> _Brief_: From the top of the records below, return each line exactly, ending with the line that contains "to listen on".

> _Task data_:

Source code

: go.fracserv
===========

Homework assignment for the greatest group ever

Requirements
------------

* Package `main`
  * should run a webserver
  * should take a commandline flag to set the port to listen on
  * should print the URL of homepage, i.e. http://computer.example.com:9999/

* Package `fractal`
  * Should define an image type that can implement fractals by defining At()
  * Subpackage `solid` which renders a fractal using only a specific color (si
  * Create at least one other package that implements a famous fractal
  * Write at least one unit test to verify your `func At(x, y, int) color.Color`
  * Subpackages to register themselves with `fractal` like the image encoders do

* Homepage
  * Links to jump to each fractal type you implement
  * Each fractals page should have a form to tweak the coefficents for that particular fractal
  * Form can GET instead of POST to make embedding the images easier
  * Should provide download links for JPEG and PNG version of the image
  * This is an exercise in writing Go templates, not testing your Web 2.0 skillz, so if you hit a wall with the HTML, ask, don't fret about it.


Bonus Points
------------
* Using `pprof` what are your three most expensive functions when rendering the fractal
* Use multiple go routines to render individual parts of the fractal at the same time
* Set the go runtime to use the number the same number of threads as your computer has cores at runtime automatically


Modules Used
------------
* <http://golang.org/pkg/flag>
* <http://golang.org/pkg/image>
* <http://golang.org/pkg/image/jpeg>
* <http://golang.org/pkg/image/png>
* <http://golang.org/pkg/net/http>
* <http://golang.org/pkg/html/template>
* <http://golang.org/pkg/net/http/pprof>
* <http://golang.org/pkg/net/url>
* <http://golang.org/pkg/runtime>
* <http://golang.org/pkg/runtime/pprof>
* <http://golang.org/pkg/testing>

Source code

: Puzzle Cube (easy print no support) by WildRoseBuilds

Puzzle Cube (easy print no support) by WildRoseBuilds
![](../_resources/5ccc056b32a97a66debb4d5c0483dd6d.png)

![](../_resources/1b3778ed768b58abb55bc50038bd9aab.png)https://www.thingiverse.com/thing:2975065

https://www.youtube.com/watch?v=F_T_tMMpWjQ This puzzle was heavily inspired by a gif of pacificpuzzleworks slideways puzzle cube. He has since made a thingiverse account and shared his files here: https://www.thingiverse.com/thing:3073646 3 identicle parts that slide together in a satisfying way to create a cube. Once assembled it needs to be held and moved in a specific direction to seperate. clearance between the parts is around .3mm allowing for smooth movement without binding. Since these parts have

> _Response box_:
Source code

: go.fracserv
===========

Homework assignment for the greatest group ever

Requirements
------------

* Package `main`
  * should run a webserver
  * should take a commandline flag to set the port to listen on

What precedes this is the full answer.